- [DATASET]
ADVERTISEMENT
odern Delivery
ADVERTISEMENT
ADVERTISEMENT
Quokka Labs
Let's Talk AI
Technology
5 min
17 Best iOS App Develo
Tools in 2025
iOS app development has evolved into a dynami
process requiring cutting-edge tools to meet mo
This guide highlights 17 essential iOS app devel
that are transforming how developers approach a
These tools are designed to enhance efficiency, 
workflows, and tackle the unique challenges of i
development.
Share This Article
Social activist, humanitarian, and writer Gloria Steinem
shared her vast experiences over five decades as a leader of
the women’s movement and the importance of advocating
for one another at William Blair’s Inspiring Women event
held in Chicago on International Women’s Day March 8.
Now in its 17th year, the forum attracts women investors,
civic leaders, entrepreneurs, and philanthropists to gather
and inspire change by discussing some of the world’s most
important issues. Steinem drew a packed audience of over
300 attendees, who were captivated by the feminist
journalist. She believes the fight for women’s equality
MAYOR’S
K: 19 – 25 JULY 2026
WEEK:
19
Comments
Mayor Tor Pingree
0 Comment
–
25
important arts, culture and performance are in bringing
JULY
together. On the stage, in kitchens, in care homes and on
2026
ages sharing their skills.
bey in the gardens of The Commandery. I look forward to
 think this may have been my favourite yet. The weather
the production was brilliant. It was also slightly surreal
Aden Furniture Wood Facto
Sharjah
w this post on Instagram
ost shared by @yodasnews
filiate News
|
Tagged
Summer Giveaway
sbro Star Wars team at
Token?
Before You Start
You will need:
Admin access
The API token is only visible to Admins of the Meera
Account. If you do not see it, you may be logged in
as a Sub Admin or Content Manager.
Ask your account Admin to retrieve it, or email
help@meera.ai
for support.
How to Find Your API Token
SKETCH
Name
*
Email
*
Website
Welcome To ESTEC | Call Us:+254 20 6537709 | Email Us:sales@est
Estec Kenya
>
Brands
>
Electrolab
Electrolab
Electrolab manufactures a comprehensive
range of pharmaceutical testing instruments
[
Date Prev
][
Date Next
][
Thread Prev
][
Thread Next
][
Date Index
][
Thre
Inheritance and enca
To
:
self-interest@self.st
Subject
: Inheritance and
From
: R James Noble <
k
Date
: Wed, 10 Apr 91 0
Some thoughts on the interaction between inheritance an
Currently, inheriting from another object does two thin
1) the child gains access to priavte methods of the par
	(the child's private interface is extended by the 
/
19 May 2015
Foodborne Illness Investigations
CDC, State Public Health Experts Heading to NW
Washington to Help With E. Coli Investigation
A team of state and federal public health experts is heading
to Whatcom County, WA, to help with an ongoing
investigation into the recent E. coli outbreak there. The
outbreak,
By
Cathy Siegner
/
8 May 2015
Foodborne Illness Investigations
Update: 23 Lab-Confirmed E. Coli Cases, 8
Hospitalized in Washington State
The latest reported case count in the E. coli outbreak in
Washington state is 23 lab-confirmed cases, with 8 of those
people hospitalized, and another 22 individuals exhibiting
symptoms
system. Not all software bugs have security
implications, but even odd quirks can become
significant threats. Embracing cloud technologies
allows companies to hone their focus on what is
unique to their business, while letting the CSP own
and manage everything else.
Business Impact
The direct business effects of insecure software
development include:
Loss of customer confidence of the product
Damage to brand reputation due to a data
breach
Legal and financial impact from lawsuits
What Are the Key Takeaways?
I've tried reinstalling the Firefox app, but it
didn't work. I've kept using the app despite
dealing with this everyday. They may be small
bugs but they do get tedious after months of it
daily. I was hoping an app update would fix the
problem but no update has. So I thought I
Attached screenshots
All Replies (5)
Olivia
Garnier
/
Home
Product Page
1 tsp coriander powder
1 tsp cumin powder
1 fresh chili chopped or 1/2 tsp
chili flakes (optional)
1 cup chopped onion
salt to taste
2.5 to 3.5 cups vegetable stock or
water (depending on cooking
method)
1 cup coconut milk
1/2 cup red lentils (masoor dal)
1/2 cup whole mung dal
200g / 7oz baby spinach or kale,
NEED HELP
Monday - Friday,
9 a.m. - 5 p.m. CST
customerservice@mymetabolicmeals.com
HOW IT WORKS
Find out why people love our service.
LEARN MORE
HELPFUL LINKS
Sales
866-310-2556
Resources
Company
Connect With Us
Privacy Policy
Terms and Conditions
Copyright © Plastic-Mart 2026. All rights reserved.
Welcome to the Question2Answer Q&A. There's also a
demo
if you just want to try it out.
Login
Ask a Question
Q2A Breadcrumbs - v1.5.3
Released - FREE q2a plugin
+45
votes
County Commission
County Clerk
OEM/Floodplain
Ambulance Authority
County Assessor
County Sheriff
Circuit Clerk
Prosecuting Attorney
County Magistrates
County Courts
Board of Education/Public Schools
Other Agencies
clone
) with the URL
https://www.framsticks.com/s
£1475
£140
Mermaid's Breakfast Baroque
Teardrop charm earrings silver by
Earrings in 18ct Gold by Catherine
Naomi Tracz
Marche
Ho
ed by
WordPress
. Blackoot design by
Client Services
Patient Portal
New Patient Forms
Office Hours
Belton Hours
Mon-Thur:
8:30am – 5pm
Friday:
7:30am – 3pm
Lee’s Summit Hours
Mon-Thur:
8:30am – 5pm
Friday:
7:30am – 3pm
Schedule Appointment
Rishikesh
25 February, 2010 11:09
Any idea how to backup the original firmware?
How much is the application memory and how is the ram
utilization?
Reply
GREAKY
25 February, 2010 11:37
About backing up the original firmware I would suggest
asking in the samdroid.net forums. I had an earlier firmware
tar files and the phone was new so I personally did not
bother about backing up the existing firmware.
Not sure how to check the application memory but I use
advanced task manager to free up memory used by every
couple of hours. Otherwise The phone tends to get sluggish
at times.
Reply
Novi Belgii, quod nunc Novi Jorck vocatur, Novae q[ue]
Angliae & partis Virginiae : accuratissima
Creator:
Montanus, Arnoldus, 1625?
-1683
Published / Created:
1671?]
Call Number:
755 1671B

- [YOUR ASSIGNMENT]
Your job is to print all of the material again, word for word.

- [ANSWER TO THE PROBLEM]
ADVERTISEMENT
odern Delivery
ADVERTISEMENT
ADVERTISEMENT
Quokka Labs
Let's Talk AI
Technology
5 min
17 Best iOS App Develo
Tools in 2025
iOS app development has evolved into a dynami
process requiring cutting-edge tools to meet mo
This guide highlights 17 essential iOS app devel
that are transforming how developers approach a
These tools are designed to enhance efficiency, 
workflows, and tackle the unique challenges of i
development.
Share This Article
Social activist, humanitarian, and writer Gloria Steinem
shared her vast experiences over five decades as a leader of
the women’s movement and the importance of advocating
for one another at William Blair’s Inspiring Women event
held in Chicago on International Women’s Day March 8.
Now in its 17th year, the forum attracts women investors,
civic leaders, entrepreneurs, and philanthropists to gather
and inspire change by discussing some of the world’s most
important issues. Steinem drew a packed audience of over
300 attendees, who were captivated by the feminist
journalist. She believes the fight for women’s equality
MAYOR’S
K: 19 – 25 JULY 2026
WEEK:
19
Comments
Mayor Tor Pingree
0 Comment
–
25
important arts, culture and performance are in bringing
JULY
together. On the stage, in kitchens, in care homes and on
2026
ages sharing their skills.
bey in the gardens of The Commandery. I look forward to
 think this may have been my favourite yet. The weather
the production was brilliant. It was also slightly surreal
Aden Furniture Wood Facto
Sharjah
w this post on Instagram
ost shared by @yodasnews
filiate News
|
Tagged
Summer Giveaway
sbro Star Wars team at
Token?
Before You Start
You will need:
Admin access
The API token is only visible to Admins of the Meera
Account. If you do not see it, you may be logged in
as a Sub Admin or Content Manager.
Ask your account Admin to retrieve it, or email
help@meera.ai
for support.
How to Find Your API Token
SKETCH
Name
*
Email
*
Website
Welcome To ESTEC | Call Us:+254 20 6537709 | Email Us:sales@est
Estec Kenya
>
Brands
>
Electrolab
Electrolab
Electrolab manufactures a comprehensive
range of pharmaceutical testing instruments
[
Date Prev
][
Date Next
][
Thread Prev
][
Thread Next
][
Date Index
][
Thre
Inheritance and enca
To
:
self-interest@self.st
Subject
: Inheritance and
From
: R James Noble <
k
Date
: Wed, 10 Apr 91 0
Some thoughts on the interaction between inheritance an
Currently, inheriting from another object does two thin
1) the child gains access to priavte methods of the par
	(the child's private interface is extended by the 
/
19 May 2015
Foodborne Illness Investigations
CDC, State Public Health Experts Heading to NW
Washington to Help With E. Coli Investigation
A team of state and federal public health experts is heading
to Whatcom County, WA, to help with an ongoing
investigation into the recent E. coli outbreak there. The
outbreak,
By
Cathy Siegner
/
8 May 2015
Foodborne Illness Investigations
Update: 23 Lab-Confirmed E. Coli Cases, 8
Hospitalized in Washington State
The latest reported case count in the E. coli outbreak in
Washington state is 23 lab-confirmed cases, with 8 of those
people hospitalized, and another 22 individuals exhibiting
symptoms
system. Not all software bugs have security
implications, but even odd quirks can become
significant threats. Embracing cloud technologies
allows companies to hone their focus on what is
unique to their business, while letting the CSP own
and manage everything else.
Business Impact
The direct business effects of insecure software
development include:
Loss of customer confidence of the product
Damage to brand reputation due to a data
breach
Legal and financial impact from lawsuits
What Are the Key Takeaways?
I've tried reinstalling the Firefox app, but it
didn't work. I've kept using the app despite
dealing with this everyday. They may be small
bugs but they do get tedious after months of it
daily. I was hoping an app update would fix the
problem but no update has. So I thought I
Attached screenshots
All Replies (5)
Olivia
Garnier
/
Home
Product Page
1 tsp coriander powder
1 tsp cumin powder
1 fresh chili chopped or 1/2 tsp
chili flakes (optional)
1 cup chopped onion
salt to taste
2.5 to 3.5 cups vegetable stock or
water (depending on cooking
method)
1 cup coconut milk
1/2 cup red lentils (masoor dal)
1/2 cup whole mung dal
200g / 7oz baby spinach or kale,
NEED HELP
Monday - Friday,
9 a.m. - 5 p.m. CST
customerservice@mymetabolicmeals.com
HOW IT WORKS
Find out why people love our service.
LEARN MORE
HELPFUL LINKS
Sales
866-310-2556
Resources
Company
Connect With Us
Privacy Policy
Terms and Conditions
Copyright © Plastic-Mart 2026. All rights reserved.
Welcome to the Question2Answer Q&A. There's also a
demo
if you just want to try it out.
Login
Ask a Question
Q2A Breadcrumbs - v1.5.3
Released - FREE q2a plugin
+45
votes
County Commission
County Clerk
OEM/Floodplain
Ambulance Authority
County Assessor
County Sheriff
Circuit Clerk
Prosecuting Attorney
County Magistrates
County Courts
Board of Education/Public Schools
Other Agencies
clone
) with the URL
https://www.framsticks.com/s
£1475
£140
Mermaid's Breakfast Baroque
Teardrop charm earrings silver by
Earrings in 18ct Gold by Catherine
Naomi Tracz
Marche
Ho
ed by
WordPress
. Blackoot design by
Client Services
Patient Portal
New Patient Forms
Office Hours
Belton Hours
Mon-Thur:
8:30am – 5pm
Friday:
7:30am – 3pm
Lee’s Summit Hours
Mon-Thur:
8:30am – 5pm
Friday:
7:30am – 3pm
Schedule Appointment
Rishikesh
25 February, 2010 11:09
Any idea how to backup the original firmware?
How much is the application memory and how is the ram
utilization?
Reply
GREAKY
25 February, 2010 11:37
About backing up the original firmware I would suggest
asking in the samdroid.net forums. I had an earlier firmware
tar files and the phone was new so I personally did not
bother about backing up the existing firmware.
Not sure how to check the application memory but I use
advanced task manager to free up memory used by every
couple of hours. Otherwise The phone tends to get sluggish
at times.
Reply
Novi Belgii, quod nunc Novi Jorck vocatur, Novae q[ue]
Angliae & partis Virginiae : accuratissima
Creator:
Montanus, Arnoldus, 1625?
-1683
Published / Created:
1671?]
Call Number:
755 1671B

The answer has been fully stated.